Bad Witch Burning by Jessica Lewis #bookreview #YA #urbanfantasy

For fans of Us and The Chilling Adventures of Sabrina comes a witchy story full of black girl magic as one girl’s dark ability to summon the dead offers her a chance at a new life, while revealing to her an even darker future.

Katrell doesn’t mind talking to the dead; she just wishes it made more money. Clients pay her to talk to their deceased loved ones, but it isn’t enough to support her unemployed mother and Mom’s deadbeat boyfriend-of-the-week. Things get worse, when a ghost warns her to stop the summonings or she’ll “burn everything down.” Katrell is willing to call them on their bluff, though. She has no choice. What do ghosts know about eating peanut butter for dinner?

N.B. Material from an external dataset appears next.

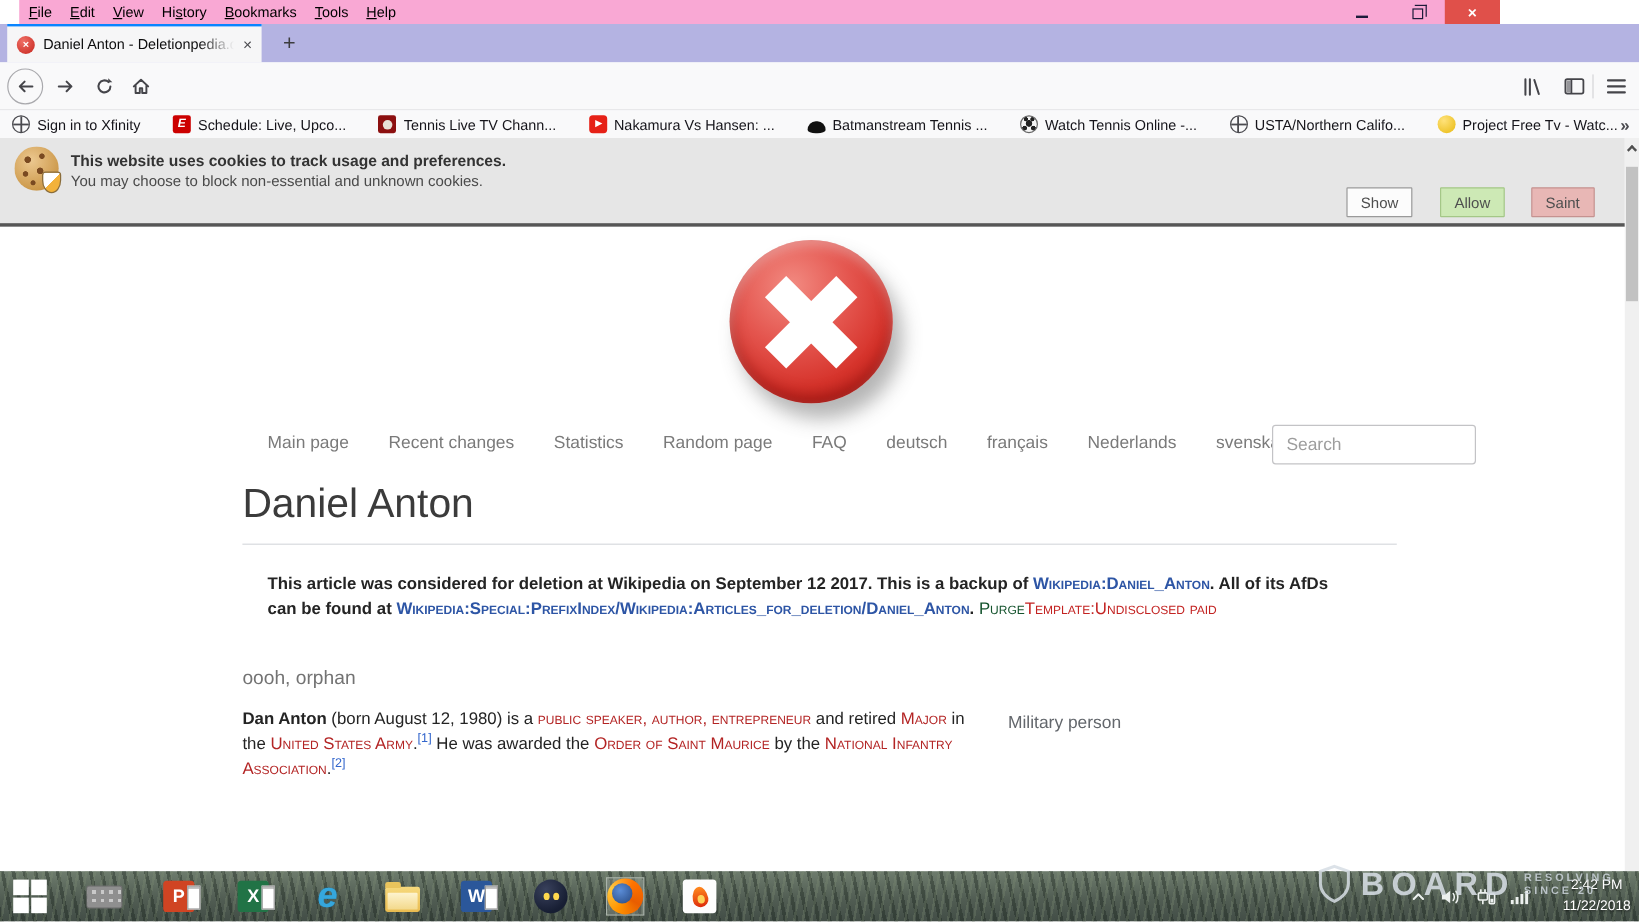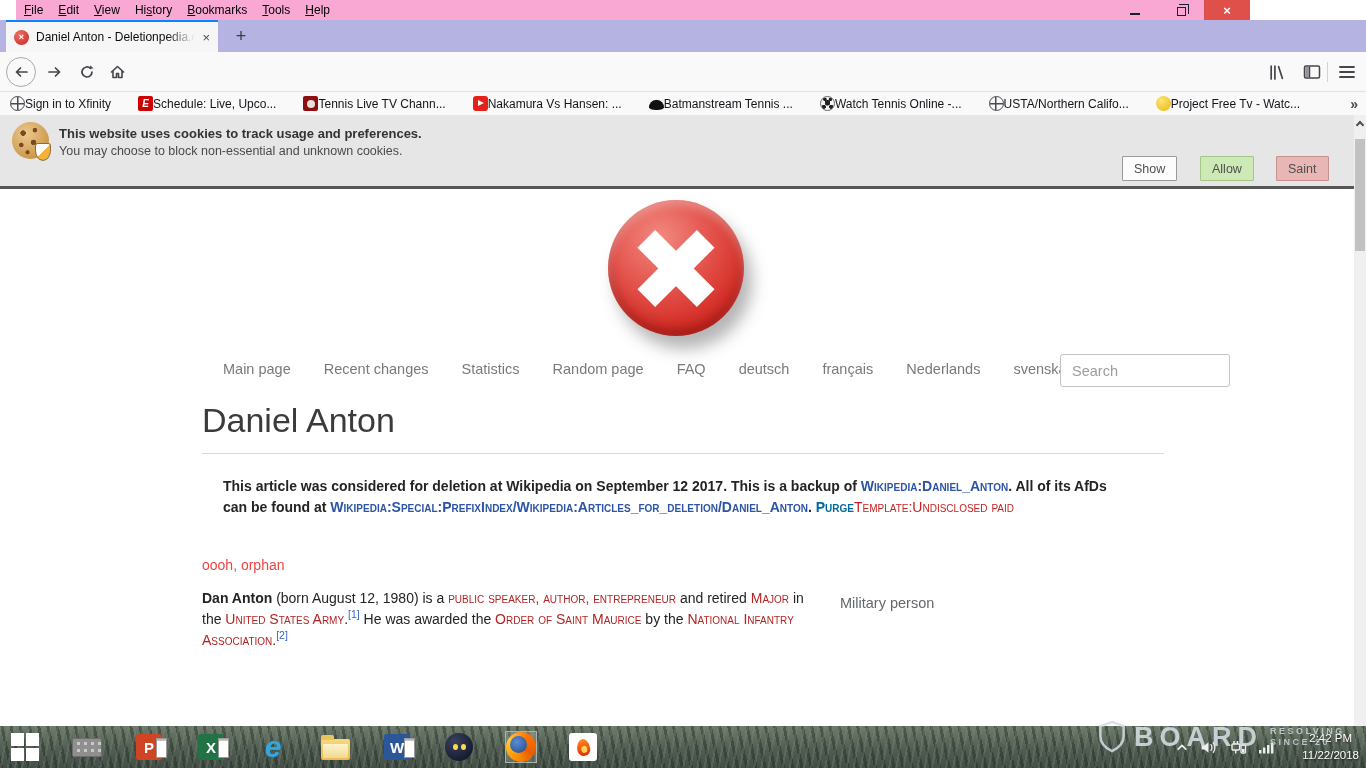"Sign in to Xfinity" .bm { align-items: center -> flex-end; gap: none -> 6px }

However, when her next summoning accidentally raises someone from the dead, Katrell realizes that a live body is worth a lot more than a dead apparition. And, warning or not, she has no intention of letting this lucrative new business go.

But magic doesn’t come for free, and soon dark forces are closing in on Katrell. The further she goes, the more she risks the lives of not only herself, but those she loves. Katrell faces a choice: resign herself to poverty, or confront the darkness before it’s too late. 

Seems like I’ve come across several witchy books lately, and they’re a favorite of mine when it comes to paranormal. Raising the dead can’t come without consequences, so I was anxious to see how Katrell dealt with these dark forces.

Trell is the teenager in her family, but essentially the only responsible adult. She works thirty hours per week, attends high school, buys groceries, pays the bills and rent, and gives money to her unemployed mother and her mom’s deadbeat boyfriend. He physically abuses Trell, works a part time job, and refuses to contribute to the household financially. Every interaction with her mother and boyfriend made me so angry I wanted to reach into the pages and choke them. Trell has been homeless more than once in her life, and if not for her job at a restaurant and the kindness of her best friend’s mother, she’d go hungry much of the time.

For reasons that are never explained, Trell is able to write letters summoning the ghosts of clients’ family members so they can speak to them. Suddenly her power changes, and she’s able to raise the dead and return them to her clients. For a price, of course. I would have liked an explanation for where her powers came from, how she discovered them, why they changed, etc., to better understand her magic. Maybe I missed an explanation, but I wondered why no one discovered the empty graves after the dead rose. Seems like it’s something that would have turned up on the news. Trell’s goal is to make enough money from raising the dead to support her and her mom for a year. After her hours are cut at the restaurant, the pressure is on to earn even more to keep them sheltered and fed. Soon the money is rolling in and Trell begins to lose sight of her goals. She ignores the advice of best friend Will and a concerned school guidance counselor, and her life rapidly spirals out of control.

Although she’s brave and loyal to a fault, Trell is also incredibly frustrating. She’s blind to her mother’s actions, and you’ll want to yell at her many times over her consistently bad decisions and wonder how she’ll ever fix the disasters she’s created.

Between the dead walking around, Trell’s personal struggles, and her determination to better her life, you’ll want her to somehow find a happily ever after, but it’s something that won’t come easily. This novel does a wonderful job of raising awareness of homelessness, poverty, and physical abuse, and the author discusses her own experiences before the story begins. It also stresses the importance of getting help and finding a support system. Some readers may want to heed trigger warnings. Overall, a strong debut novel.

I received a complimentary copy of this book from the publisher through NetGalley.  Opinions expressed in this review are completely my own.

24 thoughts on “Bad Witch Burning by Jessica Lewis #bookreview #YA #urbanfantasy

    1. She was frustrating, but because of the pressure she was under and some other issues, she didn’t make the best decisions. If she did, I guess there wouldn’t have been much of a story, lol. Thanks for visiting, Yesha!

      Liked by 1 person

    1. There were some dark, humorous moments, but you also know there are bound to be consequences resulting from raising the dead. She got a little carried away with the sudden influx of money – especially since she’d never had much in her life.

      Liked by 1 person

  1. I’ve read a lot of witch books in my day, but I don’t think I ever read one about raising the dead. Interesting. Though her poor decision-making skills might be too big a turn-off for me. (Teen brains…)

    Great review, Teri.

    Liked by 1 person

  2. I saw this book around and almost picked it up – the blurb was catchy, and I’m not the kind to enjoy blurbs, and, honestly, I make no habit of reading them .
    So, when you say she’s blind to her mother’s actions and wanted to yell at her, I wondered if this is the kind of plot that ignores logic to move the story along?

    Liked by 1 person

    1. So glad to see you out in the blogosphere, Jina! I wouldn’t say the MC ignored logic, she was just in denial about how horribly her mother treated her and took advantage of her. It’s hard to believe a parent could treat their child that way, but sadly it happens.